Mark Wheat, weeknight DJ: I asked some people who worked here at the time, "What are you guys going to do with the new station?" And bizarrely enough, the company didn't know what they were going to do with it. They bought the station because they knew that opportunities like that don't come up very often. They literally didn't know.

Thorn, first music director of the Current: There had been rumors of having a third service within MPR for years. I knew that they wanted to get a different demographic, and a younger audience for public radio. Should it be a jazz station? World music was one thing that was talked about. Vocal music. It ran the gamut.

Kling: The Current, I think, was the most unlikely one for us to choose. Sarah Lutman was really the key to this.

Sarah Lutman, former senior vice president of content and media at MPR: The idea I had for the third service was substantially different than what other people had thought about. What we needed was a different kind of music. My idea really started with, "What kind of station would connect MPR directly into the vein of the creative community here?"

Steve Nelson, first program director of the Current: I think it was December 7 that I got the job, and we basically had six weeks to put the thing together. Those weeks, we were hiring all the staff, and once we got them in we had so much work to do. People were working 12, 15 hours a day, seven days a week just to get things up and running so we had something to put on the air on January 24.

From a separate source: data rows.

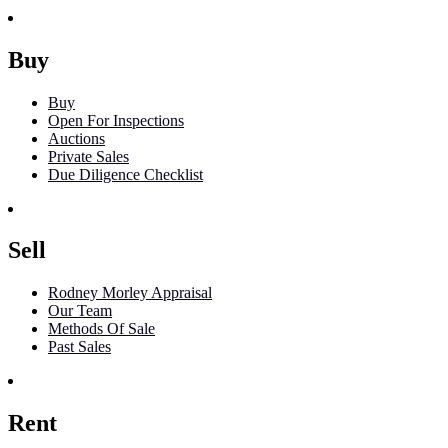
Buy
Buy
Open For Inspections
Auctions
Private Sales
Due Diligence Checklist
Sell
Rodney Morley Appraisal
Our Team
Methods Of Sale
Past Sales
Rent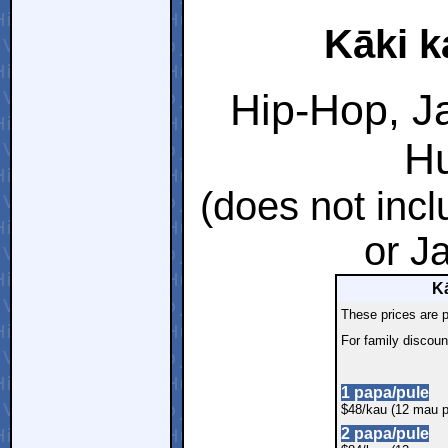
Kāki k
Hip-Hop, Ja
Hu
(does not inc
or J
Kā
These prices are p
For family discoun
1 papa/pule
$48/kau (12 mau p
2 papa/pule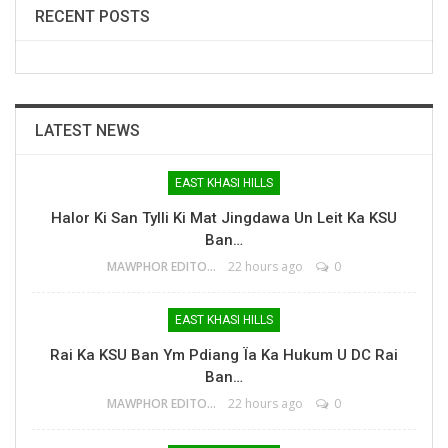
RECENT POSTS
LATEST NEWS
EAST KHASI HILLS
Halor Ki San Tylli Ki Mat Jingdawa Un Leit Ka KSU
Ban…
MAWPHOR EDITOR
22 hours ago
0
EAST KHASI HILLS
Rai Ka KSU Ban Ym Pdiang Ïa Ka Hukum U DC Rai
Ban…
MAWPHOR EDITOR
22 hours ago
0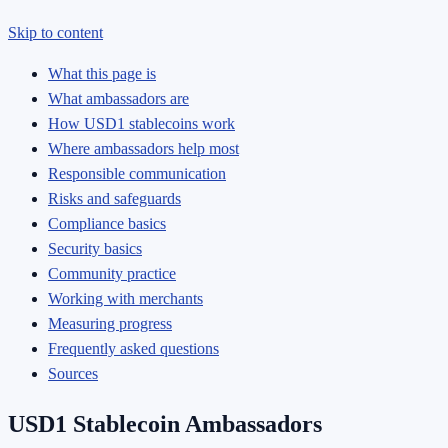
Skip to content
What this page is
What ambassadors are
How USD1 stablecoins work
Where ambassadors help most
Responsible communication
Risks and safeguards
Compliance basics
Security basics
Community practice
Working with merchants
Measuring progress
Frequently asked questions
Sources
USD1 Stablecoin Ambassadors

Thorn: It was just a matter of getting the band back together.

Ali Lozoff, marketing director for the Current, now for MPR: I sort of jokingly refer to the time before the Current as kind of radio diaspora. There were all these people who had been working at other radio stations and then either had crappy radio jobs or were not in radio anymore. If you weren't a student anymore, if you wanted to work professionally on alt-rock, there was nothing, you know?

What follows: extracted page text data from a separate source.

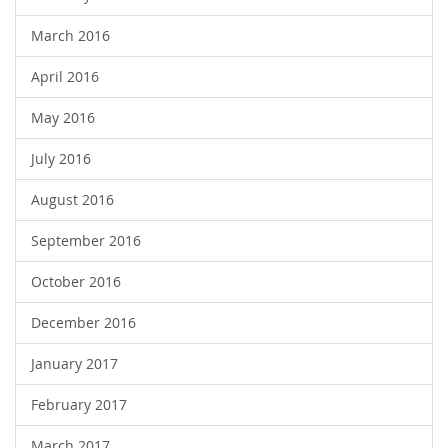
March 2016
April 2016
May 2016
July 2016
August 2016
September 2016
October 2016
December 2016
January 2017
February 2017
March 2017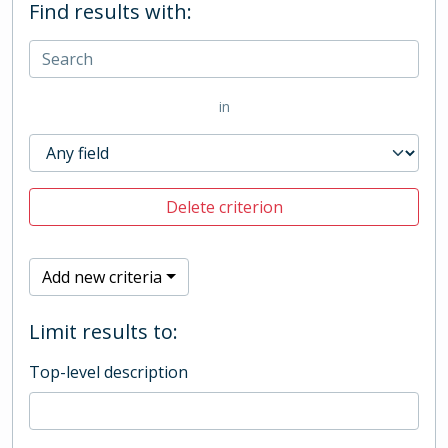
Find results with:
in
Delete criterion
Add new criteria
Limit results to:
Top-level description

Lucia: It was some of the same people I had worked with, and so I just shot Steve Nelson an email. I said, "Hey, I'm not dead yet or drinking Scope under a bridge, and I'm interested."

Sonia Grover, First Avenue booking manager: When we heard those names — Thorn, Steve Nelson, Mark Wheat, Mary Lucia, Ali Lozoff — we were like, "Holy shit, it's the radio heavyweights in town!" It was like, "Fuck, something good and big is going to happen!"

Lozoff: Sarah Lutman had the dream for the name while running next to the Mississippi.

Lutman: We were in the middle of really trying to come up with the name. The story goes, and it's true, I was running along the River Road, and just thought, well, voila, "the Current." Because I mean, "the River" had been taken, and "the Lakes?" No. "The Muskie?" [Laughs] No.

ON JANUARY 12, 2005, the staff of 89.3 brought their ideas to Bill Kling's office. It was 12 days before launch.

Seel: I remember a meeting that we had before the Current launched, and Mary, Mark, Nelson, Thorn, and I were called in to Bill Kling's office. Mary and I made a two-hour demo, and it was supposed to be an encapsulation of what the station was going to be.